When Santana, Jerry Garcia, and Others Played Gibsons on the Fillmore Stage

Ted Drozdowski | 06.24.2009



Long before the Fillmore was a nation-wide chain of music venues, it was a pair of history-making concert halls run by the rock impresario Bill Graham in New York City and San Francisco. The Bay City’s Fillmore was where the area’s rock royalty preened before their loyal subjects, developing the West Coast’s psychedelic ’60s sound.

Graham dubbed the hall Fillmore West, to distinguish it from Manhattan’s Fillmore East, and from the mid-’60s until its closing in 1971 the Grateful Dead, Quicksilver Messenger Service, Big Brother & the Holding Company, Jefferson Airplane, and Santana developed their approach there under the throbbing glow of liquid light shows. And the impressive list of out-of-towners who headlined include Jimi Hendrix, Led Zeppelin, the Who, Cream, and the Doors.

Fillmore: The Last Days, a long out-of-print documentary film about the special shows that preceded the venue’s closing, has just been reissued by the retro-conscious Rhino label. It provides a glimpse at the complex Graham, who died in a helicopter wreck in 1991, and a stage-level view of some of the era’s greatest Bay Area bands, which frequently made rock history with Gibsons slung around their shoulders.

The film’s headliner — and the final group to play on the original Fillmore West stage — is Santana. Filmmaker Richard T. Heffron captures the band at an improvisational peak in an incendiary version of Miles Davis’ “In a Silent Way” that features leader Carlos Santana pushing hard into modal territory on a sunburst Les Paul and second guitarist Neal Schon — before his Journey days — impressively wielding a Gold Top. By the time of the filming Santana had recorded many shows at the Fillmore, nearly from his band’s inception, which have surfaced on various albums over the years.



Similarly impressive and far bluesier is John Cipollina’s performance with Quicksilver Messenger Service. He plays an SG that seems to be an earlier version of his heavily customized model on display at the Rock ‘n’ Roll Hall of Fame, teasing the six-string into a breathy, elegant, and epic solo on the band’s “Fresh Air”.

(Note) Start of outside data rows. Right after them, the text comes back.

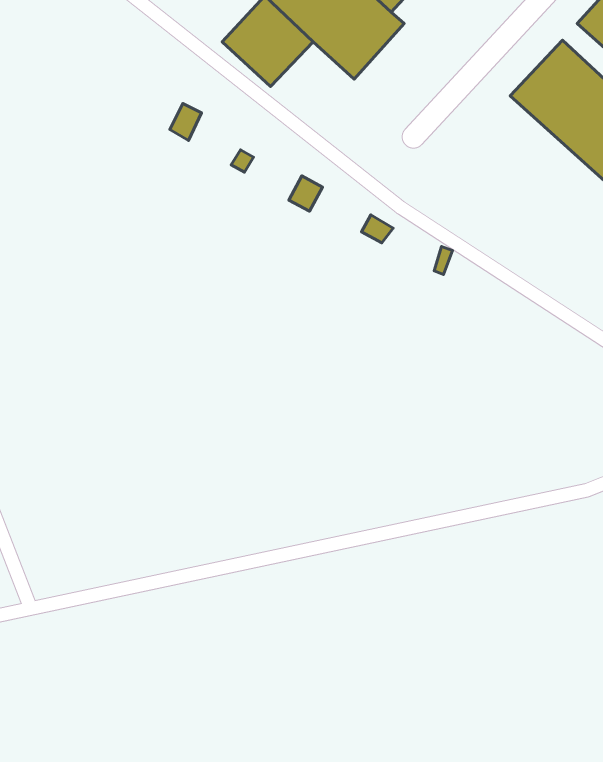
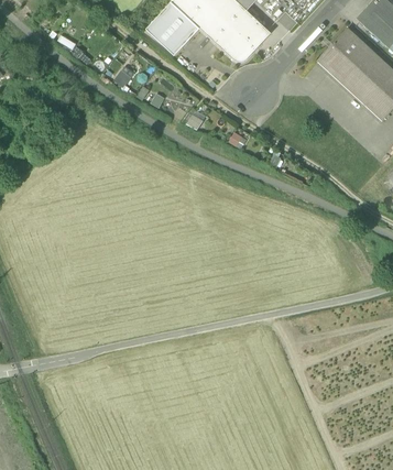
building: none -> [223,18,270,62]

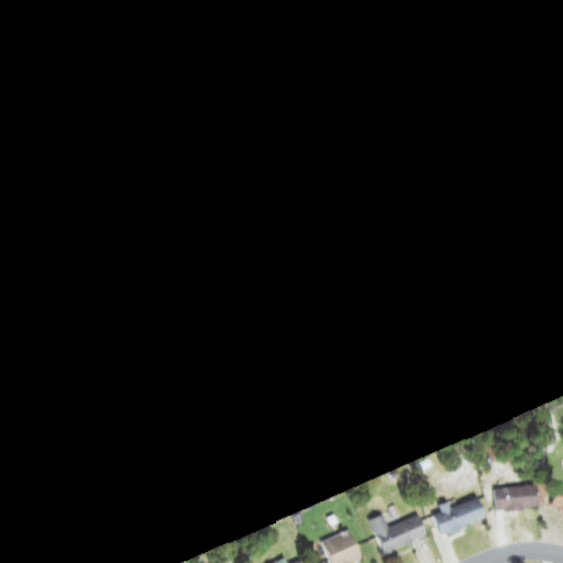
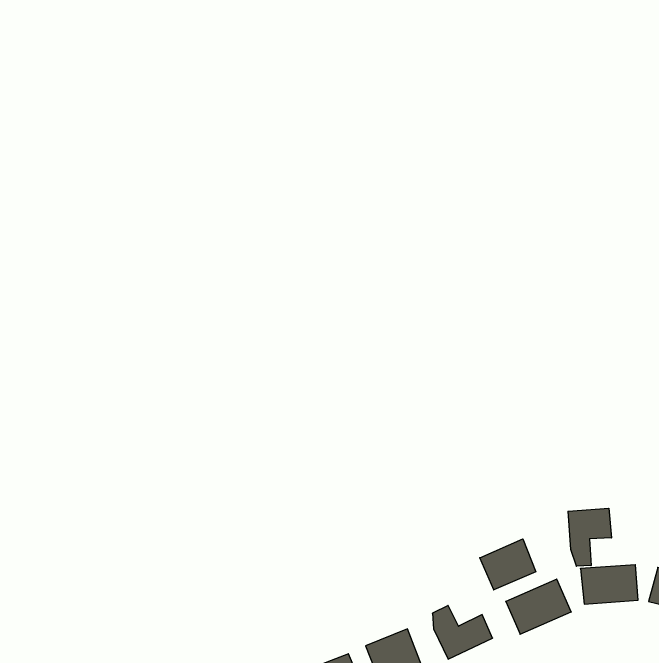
building: none -> [568,508,611,566]
building: none -> [480,539,536,590]

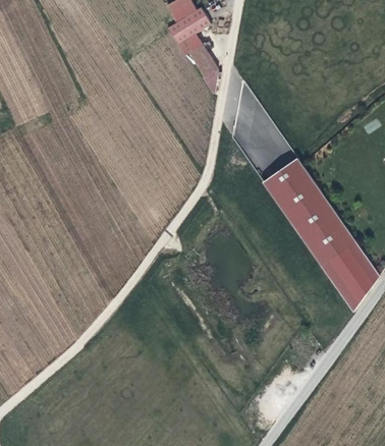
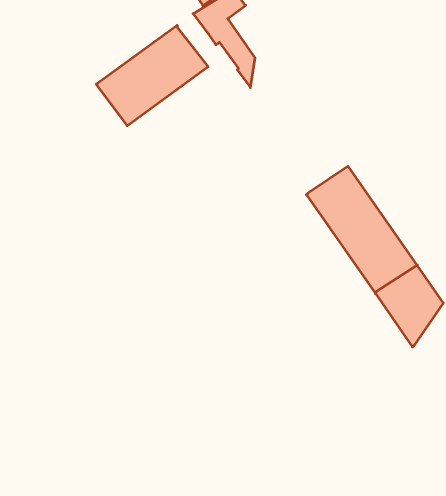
building: none -> [96,25,208,126]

Other cool Gibsons on the stage include an SG style bass in the hands of Cold Blood bassist Rob Ellicott, a Gold Top in the instrument arsenal of San Francisco’s Lamb, and Elvin Bishop’s trademark red ES-345 getting a beating from its owner on a hammering and wailing “The Sky is Crying” on his.

Another highlight: Jerry Garcia in great, youthful form leading the Grateful Dead through the band’s timeless “Casey Jones” on his chiming Les Paul Junior with double cutaways and P-90 pickups. And the DVD’s bonus for guitar fans is a backstage conversation with Bill Graham and Michael Bloomfield, where Graham tells a story about the guitar legend hiding from his mother backstage at the Fillmore. All of which makes Fillmore: The Last Days a must for any serious classic rock fan’s collection.